According to ESPN Stats & Information research, the Giants — who have won 11,301 games in their 139 seasons, the most of any team in MLB history — had never totaled 107 victories in a season until this year.

The Giants will host the winner of Wednesday night’s wild-card game between the Dodgers and Cardinals in Game 1 of an NL Division Series on Friday at Oracle Park. They are assured of facing at least a 90-game winner, as both St. Louis and Los Angeles are not typical wild-card teams. The Cardinals, an afterthought in the race during the summer, strung together 17 straight September wins to force themselves into the equation.

San Francisco wanted to earn it this way to dethrone the reigning World Series champion Dodgers, who could have forced a Monday tiebreaker with a win and a Giants loss. The Dodgers had won the past eight NL West titles since the Giants last did so nine years ago.

San Francisco held baseball’s best record for 125 days and won on the last day of the regular season for the first time since 2017.

“This group always thought we were going to win the game. Always,” Kapler said.

Manny Machado briefly made things interesting with a sacrifice fly in the fourth against Webb, who went unbeaten since May 5 at Colorado. He finished 10-0 after that loss but was coming off three straight no-decisions since beating the Cubs at Wrigley Field on Sept. 12.

There were so many big hits to back the right-hander’s latest gem. Mike Yastrzemski‘s two-run double in the seventh made it 11-1.

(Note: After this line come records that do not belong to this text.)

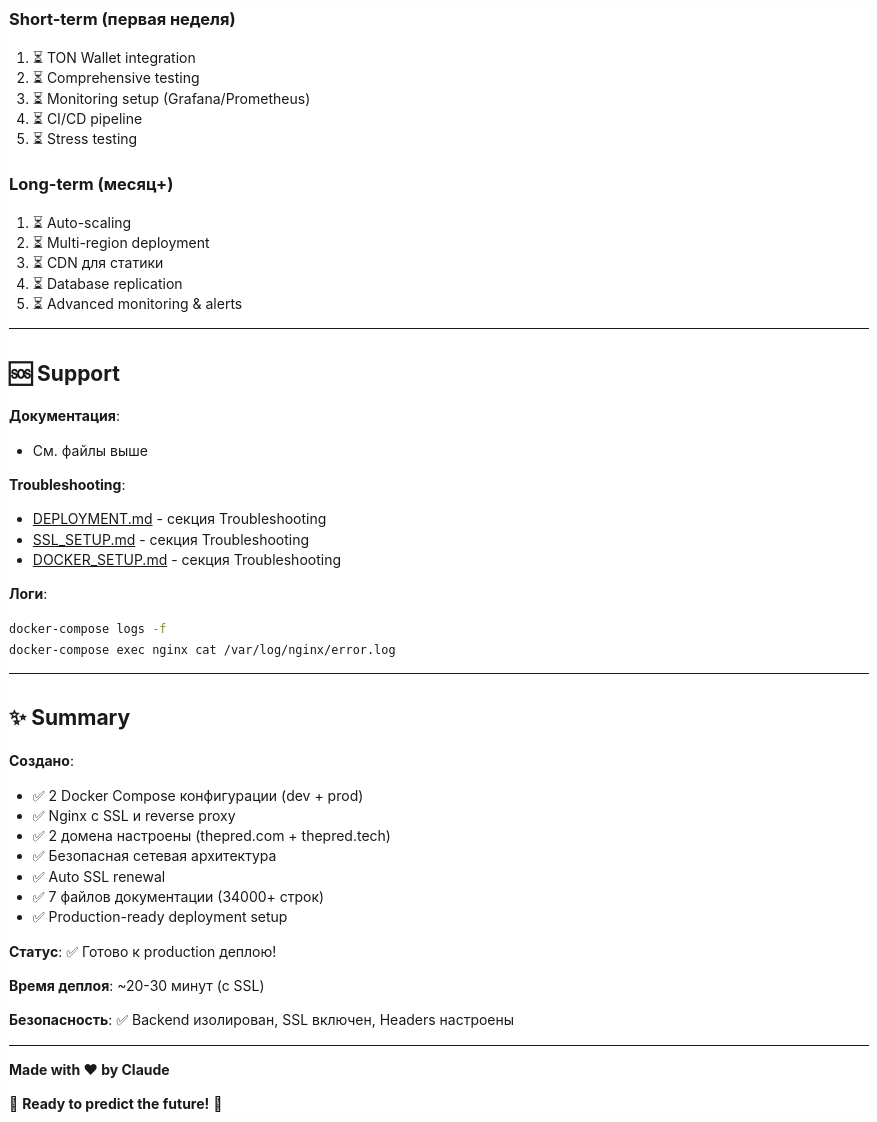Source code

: ### Short-term (первая неделя)

1. ⏳ TON Wallet integration
2. ⏳ Comprehensive testing
3. ⏳ Monitoring setup (Grafana/Prometheus)
4. ⏳ CI/CD pipeline
5. ⏳ Stress testing

### Long-term (месяц+)

1. ⏳ Auto-scaling
2. ⏳ Multi-region deployment
3. ⏳ CDN для статики
4. ⏳ Database replication
5. ⏳ Advanced monitoring & alerts

---

## 🆘 Support

**Документация**:
- См. файлы выше

**Troubleshooting**:
- [DEPLOYMENT.md](./DEPLOYMENT.md) - секция Troubleshooting
- [SSL_SETUP.md](./SSL_SETUP.md) - секция Troubleshooting
- [DOCKER_SETUP.md](./DOCKER_SETUP.md) - секция Troubleshooting

**Логи**:
```bash
docker-compose logs -f
docker-compose exec nginx cat /var/log/nginx/error.log
```

---

## ✨ Summary

**Создано**:
- ✅ 2 Docker Compose конфигурации (dev + prod)
- ✅ Nginx с SSL и reverse proxy
- ✅ 2 домена настроены (thepred.com + thepred.tech)
- ✅ Безопасная сетевая архитектура
- ✅ Auto SSL renewal
- ✅ 7 файлов документации (34000+ строк)
- ✅ Production-ready deployment setup

**Статус**: ✅ Готово к production деплою!

**Время деплоя**: ~20-30 минут (с SSL)

**Безопасность**: ✅ Backend изолирован, SSL включен, Headers настроены

---

**Made with ❤️ by Claude**

🚀 **Ready to predict the future!** 🚀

Webb walked to load the bases with one out in the fourth, and Tommy La Stella followed with an RBI single before Wilmer Flores singled in two more runs.

This one brought on some Oct. 3 memories for the storied franchise, now determined to create some more in October like the 2010, ’12 and ’14 World Series champions with some of the same faces of today in Posey, Brandon Crawford and injured slugger Brandon Belt.

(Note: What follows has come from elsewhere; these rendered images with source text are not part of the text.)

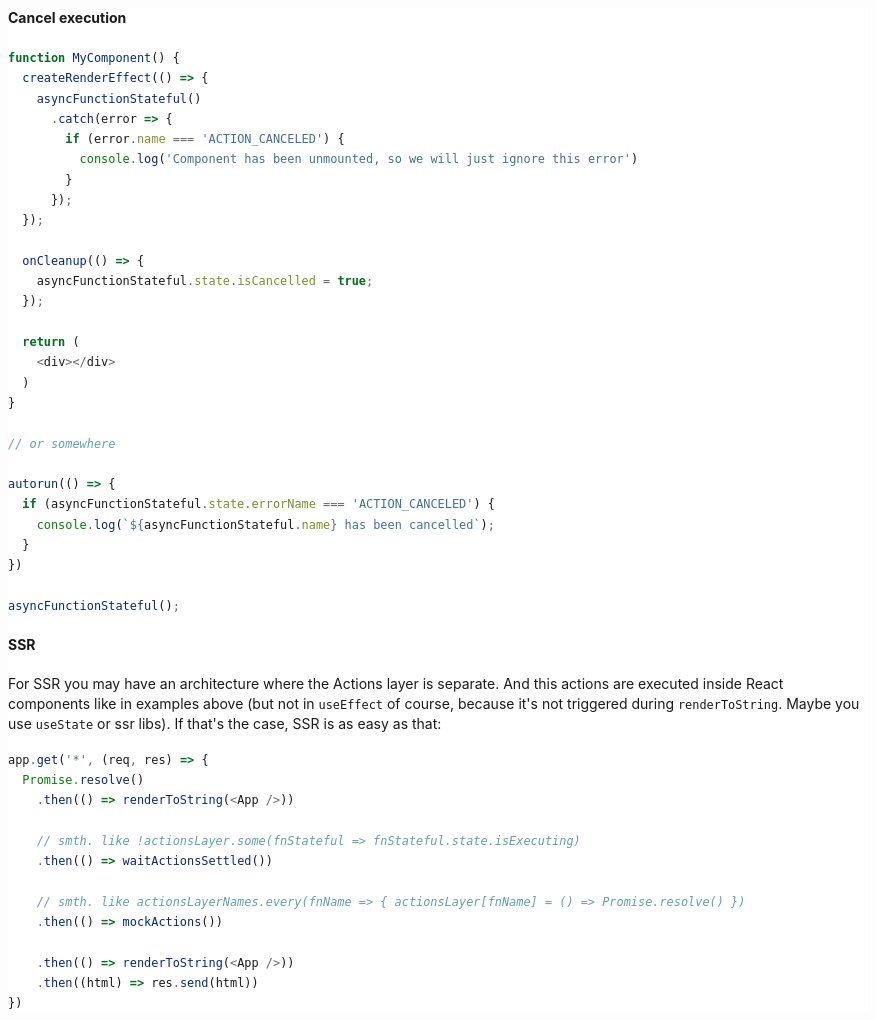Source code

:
 ```typescript
```

#### Cancel execution

```typescript
function MyComponent() {
  createRenderEffect(() => {
    asyncFunctionStateful()
      .catch(error => {
        if (error.name === 'ACTION_CANCELED') {
          console.log('Component has been unmounted, so we will just ignore this error')
        }
      });
  });
  
  onCleanup(() => {
    asyncFunctionStateful.state.isCancelled = true;
  });
  
  return (
    <div></div>
  )
}

// or somewhere

autorun(() => {
  if (asyncFunctionStateful.state.errorName === 'ACTION_CANCELED') {
    console.log(`${asyncFunctionStateful.name} has been cancelled`);
  }
})

asyncFunctionStateful();
```

#### SSR

For SSR you may have an architecture where the Actions layer is separate. And this actions are
executed inside React components like in examples above (but not in `useEffect` of course, because
it's not triggered during `renderToString`. Maybe you use `useState` or ssr libs).
If that's the case, SSR is as easy as that:

```typescript
app.get('*', (req, res) => {
  Promise.resolve()
    .then(() => renderToString(<App />))
    
    // smth. like !actionsLayer.some(fnStateful => fnStateful.state.isExecuting)
    .then(() => waitActionsSettled())
    
    // smth. like actionsLayerNames.every(fnName => { actionsLayer[fnName] = () => Promise.resolve() })
    .then(() => mockActions())
    
    .then(() => renderToString(<App />))
    .then((html) => res.send(html))
})
```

Webb delivered just as Jonathan Sanchez did pitching the Giants past the Padres on the final day in 2010 to advance the club to its first playoff appearance in six years.

Or you could even go way back to Bobby Thomson’s “Shot Heard ‘Round the World,” as Willie Mays and the New York Giants beat Brooklyn 5-4 to clinch the 1951 pennant before eventually losing the World Series.

These 2021 Giants completed a stunning turnaround in manager Kapler’s second season from a club that finished 29-31 for third place in the division during the coronavirus-shortened 2020 season.

Los Angeles and these Padres, after all, were the hands-down favorites to win the division when the season began six months ago.

Instead, this might have been Jayce Tingler’s final game managing disappointing San Diego (79-83), which had high hopes of contending behind stars Machado and Fernando Tatis Jr. The Padres lost eight of their final nine and finished below .500 for the 10th time in 11 years — they were 37-23 last year — after losing 13 of their last 15.

Padres starter Reiss Knehr (1-2) worked three innings in his 12th major league appearance and fifth career start.

The Associated Press contributed to this report.